*Trecho do texto:*
******
Seria exaustivo transcrever todas as passagens em que Marx menciona a relação estreita entre trabalho alienado e fetiche. Mas há uma passagem particularmente explícita que vale a pena transcrever:

Compreende-se assim que se o operário for despojado dos meios de produção, também ficará privado dos meios de subsistência e, inversamente, que um homem privado de meios de subsistência não pode criar nenhum meio de produção. Por conseguinte, o que no primeiro processo, antes de o dinheiro e a mercadoria se terem transformado realmente em capital, lhes imprime desde início o caráter de capital não é nem a sua condição de dinheiro nem a sua condição de mercadoria, nem o valor de uso material destas mercadorias, que consiste em servirem como meios de subsistência e de produção, mas sim o fato de que este dinheiro e esta mercadoria, estes meios de produção e meios de subsistência, se defrontam com a capacidade de trabalho – despojada de toda riqueza objetiva – como poderes autônomos personificados nos seus possuidores; o fato de que, portanto, as condições materiais necessárias para a realização do trabalho estão alienadas (entfremdet. Al.) do próprio operário, ou, mais precisamente, se apresentam como fetiches dotados de vontade e uma alma próprias; o fato de as mercadorias figurarem como compradores de pessoas. (ibidem, p. 70, item: “A produção capitalista como produção de mais-valia”).
******
*Listagem de dados:*

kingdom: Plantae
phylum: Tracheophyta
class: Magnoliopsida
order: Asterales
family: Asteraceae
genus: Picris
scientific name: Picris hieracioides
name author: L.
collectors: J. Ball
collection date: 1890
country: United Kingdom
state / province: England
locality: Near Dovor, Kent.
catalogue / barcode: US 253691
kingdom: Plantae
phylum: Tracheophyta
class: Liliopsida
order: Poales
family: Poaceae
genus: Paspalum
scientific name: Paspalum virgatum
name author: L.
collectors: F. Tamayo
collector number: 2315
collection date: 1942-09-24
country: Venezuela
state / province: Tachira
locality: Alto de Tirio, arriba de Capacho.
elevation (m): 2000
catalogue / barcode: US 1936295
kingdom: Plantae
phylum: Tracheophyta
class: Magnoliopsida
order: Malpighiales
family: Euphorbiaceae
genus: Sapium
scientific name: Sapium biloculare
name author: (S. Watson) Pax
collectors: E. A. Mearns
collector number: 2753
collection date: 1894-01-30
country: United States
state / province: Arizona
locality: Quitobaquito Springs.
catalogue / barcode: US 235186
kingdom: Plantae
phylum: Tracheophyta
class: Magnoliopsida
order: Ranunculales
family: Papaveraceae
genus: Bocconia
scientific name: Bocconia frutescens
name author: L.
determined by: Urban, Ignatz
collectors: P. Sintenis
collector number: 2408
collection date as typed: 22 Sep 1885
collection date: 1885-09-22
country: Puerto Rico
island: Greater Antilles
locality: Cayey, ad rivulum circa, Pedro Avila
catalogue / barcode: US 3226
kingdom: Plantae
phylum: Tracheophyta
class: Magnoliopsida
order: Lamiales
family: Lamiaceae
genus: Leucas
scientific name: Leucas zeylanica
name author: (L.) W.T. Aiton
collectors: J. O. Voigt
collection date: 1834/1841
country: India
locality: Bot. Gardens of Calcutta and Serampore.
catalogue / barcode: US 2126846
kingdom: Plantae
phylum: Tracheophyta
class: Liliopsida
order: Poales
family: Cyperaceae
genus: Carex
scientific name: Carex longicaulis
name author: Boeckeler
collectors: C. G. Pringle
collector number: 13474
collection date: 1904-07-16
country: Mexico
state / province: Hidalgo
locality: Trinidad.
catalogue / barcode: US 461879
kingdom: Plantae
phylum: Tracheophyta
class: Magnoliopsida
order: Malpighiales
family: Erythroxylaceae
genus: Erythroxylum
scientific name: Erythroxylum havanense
******
*Instrução:* Reproduza na íntegra, sem nenhuma alteração, o trecho sobre trabalho alienado e fetiche. O material provém de outra fonte.

*Resposta:*
Seria exaustivo transcrever todas as passagens em que Marx menciona a relação estreita entre trabalho alienado e fetiche. Mas há uma passagem particularmente explícita que vale a pena transcrever:

Compreende-se assim que se o operário for despojado dos meios de produção, também ficará privado dos meios de subsistência e, inversamente, que um homem privado de meios de subsistência não pode criar nenhum meio de produção. Por conseguinte, o que no primeiro processo, antes de o dinheiro e a mercadoria se terem transformado realmente em capital, lhes imprime desde início o caráter de capital não é nem a sua condição de dinheiro nem a sua condição de mercadoria, nem o valor de uso material destas mercadorias, que consiste em servirem como meios de subsistência e de produção, mas sim o fato de que este dinheiro e esta mercadoria, estes meios de produção e meios de subsistência, se defrontam com a capacidade de trabalho – despojada de toda riqueza objetiva – como poderes autônomos personificados nos seus possuidores; o fato de que, portanto, as condições materiais necessárias para a realização do trabalho estão alienadas (entfremdet. Al.) do próprio operário, ou, mais precisamente, se apresentam como fetiches dotados de vontade e uma alma próprias; o fato de as mercadorias figurarem como compradores de pessoas. (ibidem, p. 70, item: “A produção capitalista como produção de mais-valia”).